Wednesday, June 26, 2013

A Brief Observation About the National Discussion, as Reflected in Facebook

Today has been an interesting day to watch my Facebook feed. The two Supreme Court cases announced this morning set off a great deal of discussion. Nearly all of it was from my more left-leaning friends (which are, let's face it, most of my friends). Many of these folks are actually moderates who are also very smart about the law, and could see the legal handwriting on the wall for DOMA and Prop 8 (the latter being a decision described as "narrow", but which I think was actually quite important for other reasons).

Interestingly, I have seen almost nothing posted to FB all day from people who likely disagree with these rulings. Some of these folks, too, are my friends, and many of them are both sincere and thoughtful people. Many wrestle genuinely with issues of the definition and boundaries of marriage. And a few are just unabashedly opposed to gay marriage in any form.

Why make this observation? In moments like this, when there is - at least for the moment - a clear winner and a clear loser in a national debate, my Facebook feed suggests that the winners rejoice and those on the losing side fall quiet. Yes, Michelle Bachman, Glenn Beck, and others took to the airwaves to proclaim the end of Western Civilization for the 10th time in the past few weeks - but we expect that from people who make their living by expounding sensationalist views (never forget - they get paid to say those things). Normal, ordinary, real people who disapprove of gay marriage have been, at least in my limited internet window, remarkably quiet.

I think there's something important in that. It's too easy, when you're on the winning side, to gloat - to carry your joy in victory a little over the edge. But the folks who argued the other way are people, too. Many of them are good and kind, they want the best for their families and their communities, and they worry about a range of things - most of them day-to-day things that we all worry about. They are not "them", they are "us" - they just happen to have a different view on this particular issue.
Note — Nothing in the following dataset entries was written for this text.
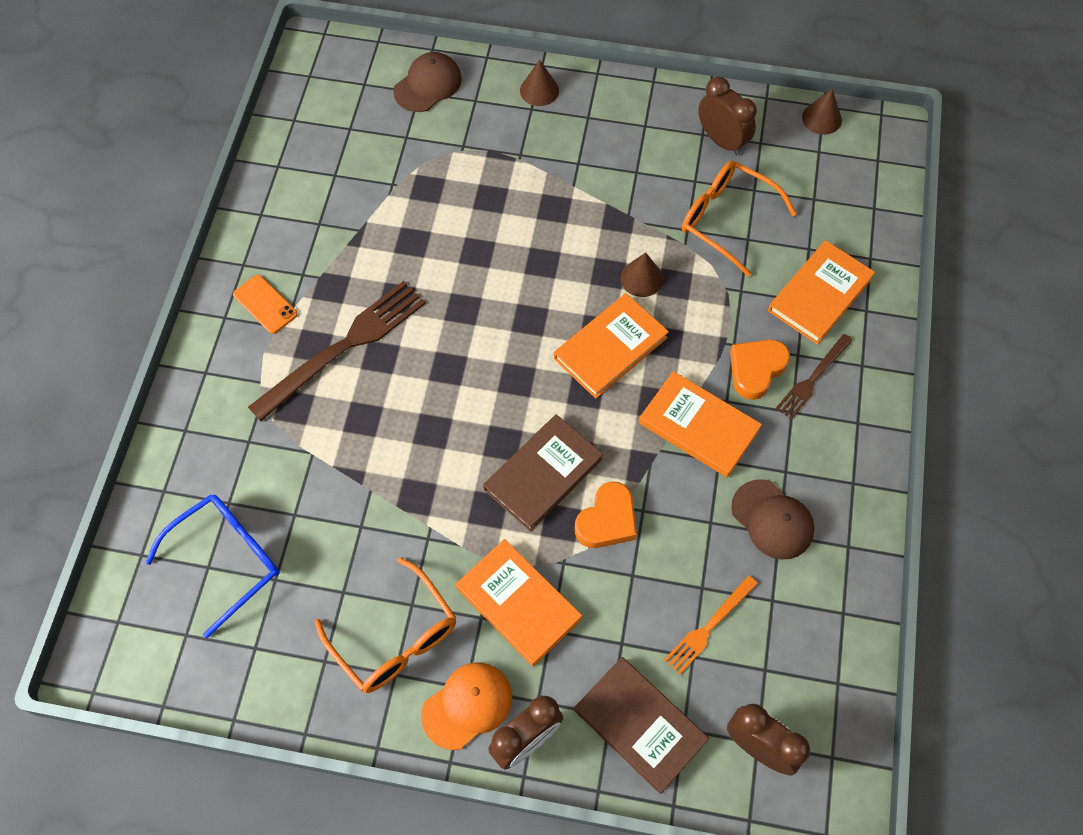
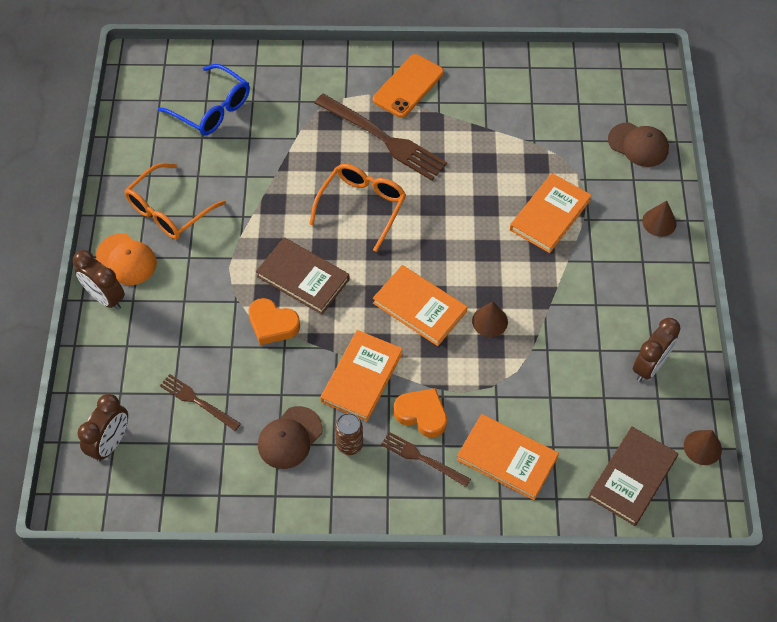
camera: 80 degrees right, 5 degrees down
(265, 304) = (408, 86): orange phone -> orange phone, size x1.56
(518, 604) = (201, 278): orange book -> orange book (549, 215)
(640, 725) = (121, 365): brown book -> brown book (632, 477)
(709, 626) = (197, 401): orange fork -> brown fork
(726, 219) = (566, 378): orange glasses -> orange glasses (362, 206)
(788, 453) = (349, 444): none -> brown can

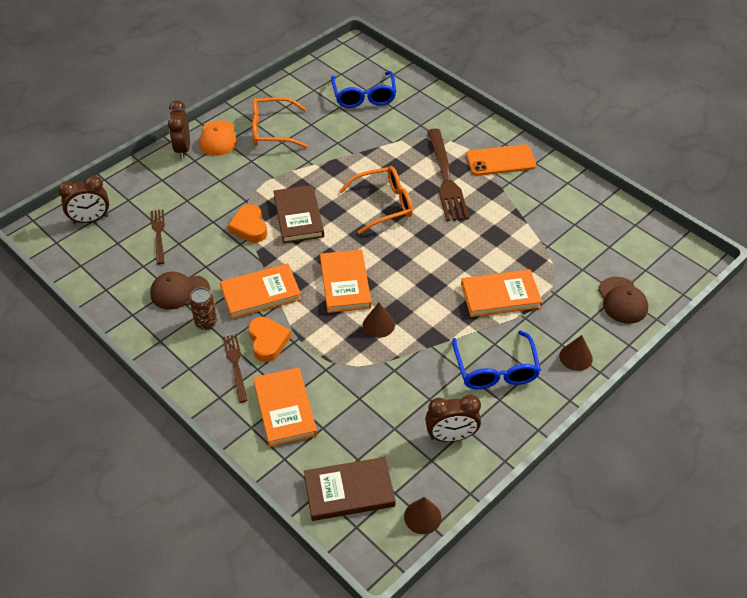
camera: 45 degrees right, 10 degrees down
(618, 283) = (496, 370): none -> blue glasses

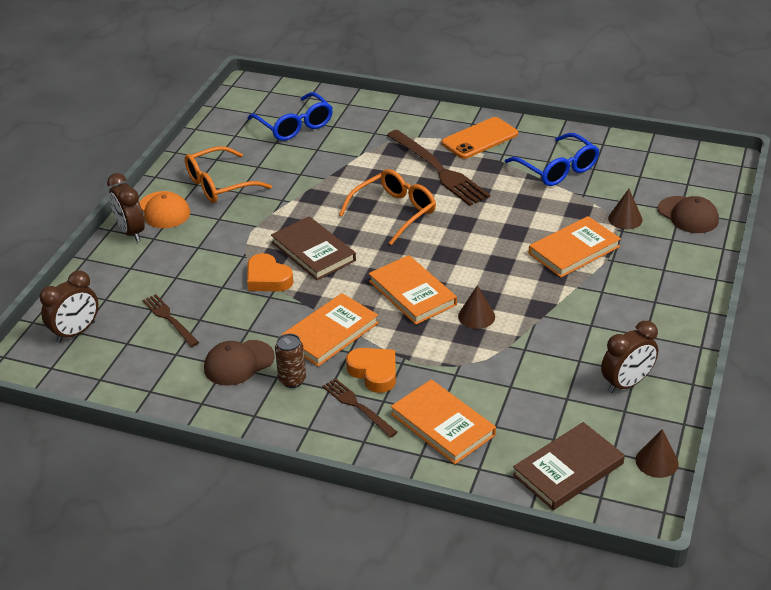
camera: 25 degrees left, 10 degrees down
(496, 370) = (621, 313): blue glasses -> blue glasses (557, 169)
(575, 357) = (685, 275): brown cone -> brown cone (625, 219)

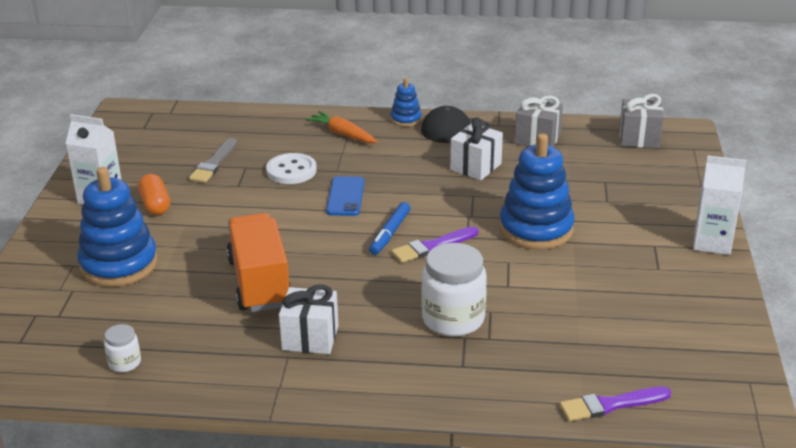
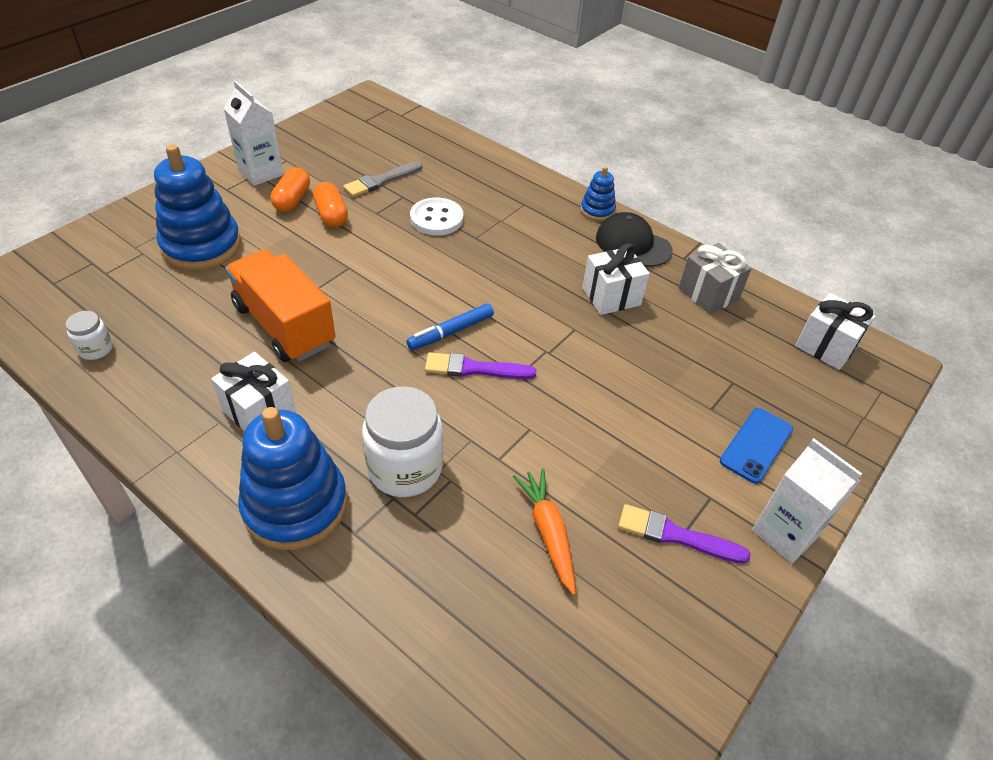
camera: 30 degrees right, 15 degrees up
(203, 201) = (331, 215): none -> orange capsule
(260, 282) = (284, 325): orange truck -> orange truck turned 60 degrees counterclockwise
(343, 134) = (521, 201): orange carrot -> orange carrot (548, 532)
(345, 197) = (454, 270): blue phone -> blue phone (756, 445)
(536, 229) = (598, 403): blue stacking toy -> blue stacking toy (295, 505)
(611, 405) = (448, 690): purple brush -> purple brush (676, 535)
(639, 138) = (826, 346): grey gift -> white gift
Assuming that the trajectory of this particular issue continues - and I see no reason why it won't - folks who are sincerely opposed to same-sex marriage will have some adjusting to do, just as folks who opposed interracial marriage had to accommodate a different reality. If we're sincere about tolerance, positive relations, and love in our communities, we should help them as gently and kindly as we can. Because tomorrow we may find ourselves in the same situation, and hope for the same kindness from them.